Fernando Santos –
Jornal de Notícias, opinião
Excitação. Muita
excitação. E sem necessidade de recorrer ao famoso comprimido azul. Rádios,
televisões, jornais (online) atrelaram durante todo o dia de ontem os
portugueses a todo um "must": o regresso (comunicacional) de José
Sócrates após dois anos de silêncio e, supõe-se, concentração nos estudos em Paris.
As edições impressas são para ler hoje....
Santificado ou
diabolizado, consoante os gostos e as meninges, José Sócrates gozou de
liberdade de expressão em entrevista à televisão pública e deixou o rasto
previsível: os mais variados analistas, politólogos e aparentados esmiúçam
agora o que o senhor disse, quis dizer ou devia ter dito. Emocionante!
José Sócrates,
afinal, não foge à regra sistemática de se tentarem aclarar pensamentos.
Sempre e quando
alguém dotado do poder de influenciar as nossas vidas usa da palavra,
recorre-se ao esforço de tradução. E de interpretação. Especulativa, em certas
circunstâncias; simplificadora, noutras.
Decifrar frases -
ou enviesá-las - faz parte, de resto, de um exercício apreciado, sobretudo
quando em causa estão afirmações produzidas por primeiros-ministros,
presidentes da República ou ex. Pior só mesmo o caso dos condenados em
tribunal, especialistas em queimar prazos rumo à prescrição de crimes pela via
da aclaração do que já está aclarado - e sem vergonha de poderem ser
classificados de analfabetos.
José Sócrates
retomou momentos de fama. Felicidade a dele.
Ele há
coincidências....
Ainda Sócrates não
tinha dito ui ou ai e não é que Cavaco Silva lançou o alerta segundo o qual
"a retórica inflamada e sem conteúdo, as intrigas e as jogadas
político-partidárias não acrescentam um cêntimo à produção nacional e não criam
um único emprego"?
O presidente da
República referia-se a quem? A Sócrates, por antecipação?, recordando-se
certamente de não ter sido informado das negociatas que conduziriam à salvação
através do famoso PEC4? Aos "jongleurs" de todo o sistema partidário?
Ao PS e à moção de censura cantada? A Passos Coelho e às orelhas moucas sobre
os métodos usados por um Governo a confirmar todas as semanas a existência de
uma espiral recessiva?
Os profissionais
tudólogos da análise terão o cuidado de nos ajudar a perceber as várias
mensagens das últimas horas. Cavaco Silva, no caso de haver necessidade de uma
aclaração à falta de quem enfie o barrete, bem pode dar-nos explicações via
facebook.

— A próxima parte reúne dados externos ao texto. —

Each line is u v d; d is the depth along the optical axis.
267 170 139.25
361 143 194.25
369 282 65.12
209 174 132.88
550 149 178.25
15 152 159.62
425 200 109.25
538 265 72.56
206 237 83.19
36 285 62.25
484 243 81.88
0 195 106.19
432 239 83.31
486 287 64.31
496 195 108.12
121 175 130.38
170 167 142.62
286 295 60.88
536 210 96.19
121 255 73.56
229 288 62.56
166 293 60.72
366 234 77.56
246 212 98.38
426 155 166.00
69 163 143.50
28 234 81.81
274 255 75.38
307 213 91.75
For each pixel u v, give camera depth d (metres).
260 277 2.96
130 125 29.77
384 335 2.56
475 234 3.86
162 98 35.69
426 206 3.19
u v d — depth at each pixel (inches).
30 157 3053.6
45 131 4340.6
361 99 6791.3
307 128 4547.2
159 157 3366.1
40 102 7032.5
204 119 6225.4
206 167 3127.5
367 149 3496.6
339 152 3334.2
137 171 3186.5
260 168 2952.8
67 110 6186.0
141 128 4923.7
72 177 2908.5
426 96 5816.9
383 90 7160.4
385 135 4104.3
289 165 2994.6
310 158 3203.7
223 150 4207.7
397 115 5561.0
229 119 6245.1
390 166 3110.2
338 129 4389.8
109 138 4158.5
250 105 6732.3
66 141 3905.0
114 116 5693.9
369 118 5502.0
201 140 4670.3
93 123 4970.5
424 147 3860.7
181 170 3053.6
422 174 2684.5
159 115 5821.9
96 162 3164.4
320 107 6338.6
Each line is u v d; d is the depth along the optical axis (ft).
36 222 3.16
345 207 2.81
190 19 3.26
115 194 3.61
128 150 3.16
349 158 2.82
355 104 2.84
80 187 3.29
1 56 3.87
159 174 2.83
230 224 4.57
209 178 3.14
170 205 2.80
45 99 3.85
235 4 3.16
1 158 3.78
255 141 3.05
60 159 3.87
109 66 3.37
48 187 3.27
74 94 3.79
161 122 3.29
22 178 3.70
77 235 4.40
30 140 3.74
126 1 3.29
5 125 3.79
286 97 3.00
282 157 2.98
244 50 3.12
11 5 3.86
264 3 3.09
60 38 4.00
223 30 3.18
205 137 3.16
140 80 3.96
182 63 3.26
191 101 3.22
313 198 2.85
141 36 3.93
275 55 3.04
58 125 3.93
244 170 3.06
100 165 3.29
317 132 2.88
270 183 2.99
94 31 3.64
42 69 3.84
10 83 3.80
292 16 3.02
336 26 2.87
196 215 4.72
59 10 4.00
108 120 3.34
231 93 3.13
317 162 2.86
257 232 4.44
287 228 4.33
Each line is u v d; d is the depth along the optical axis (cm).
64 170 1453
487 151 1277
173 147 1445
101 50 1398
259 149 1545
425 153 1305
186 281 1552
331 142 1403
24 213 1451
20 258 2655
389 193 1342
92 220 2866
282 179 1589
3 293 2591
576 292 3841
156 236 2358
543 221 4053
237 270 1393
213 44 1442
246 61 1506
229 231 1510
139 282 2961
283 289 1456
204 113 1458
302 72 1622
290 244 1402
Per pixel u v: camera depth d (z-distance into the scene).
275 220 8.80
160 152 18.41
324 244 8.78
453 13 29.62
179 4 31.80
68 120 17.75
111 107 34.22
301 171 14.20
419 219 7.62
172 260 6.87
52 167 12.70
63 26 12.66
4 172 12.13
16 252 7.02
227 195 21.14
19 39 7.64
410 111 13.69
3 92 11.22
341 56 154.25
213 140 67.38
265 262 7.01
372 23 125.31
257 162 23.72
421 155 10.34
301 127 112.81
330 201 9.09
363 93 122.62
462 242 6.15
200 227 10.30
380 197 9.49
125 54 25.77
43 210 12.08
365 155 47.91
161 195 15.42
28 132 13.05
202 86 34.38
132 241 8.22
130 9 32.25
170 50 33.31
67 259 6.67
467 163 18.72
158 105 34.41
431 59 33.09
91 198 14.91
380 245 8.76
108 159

Já Sócrates, o célebre animal feroz, terá novos e mais confinados
tempos de antena como comentador do canal público de televisão para animar as
hostes dos indefetíveis e tentar convencer os críticos da sua governação.
Por mais
bem-intencionadas que sejam, as narrativas de Cavaco Silva e José Sócrates
afunilam numa questão incontornável: substantivamente só produzem ruído. Foram
- e são - um passa-culpas, retratado no prefácio de há um ano do "Roteiro
VI" do presidente da República, e, ontem, na atribuição de
responsabilidades ao inquilino de Belém na crise atual pelo
ex-primeiro-ministro.
Mais do que dispor
de quem puxe dos galões da razão, o país precisa de quem resolva os problemas.
Trocando a retórica pela ação pragmática.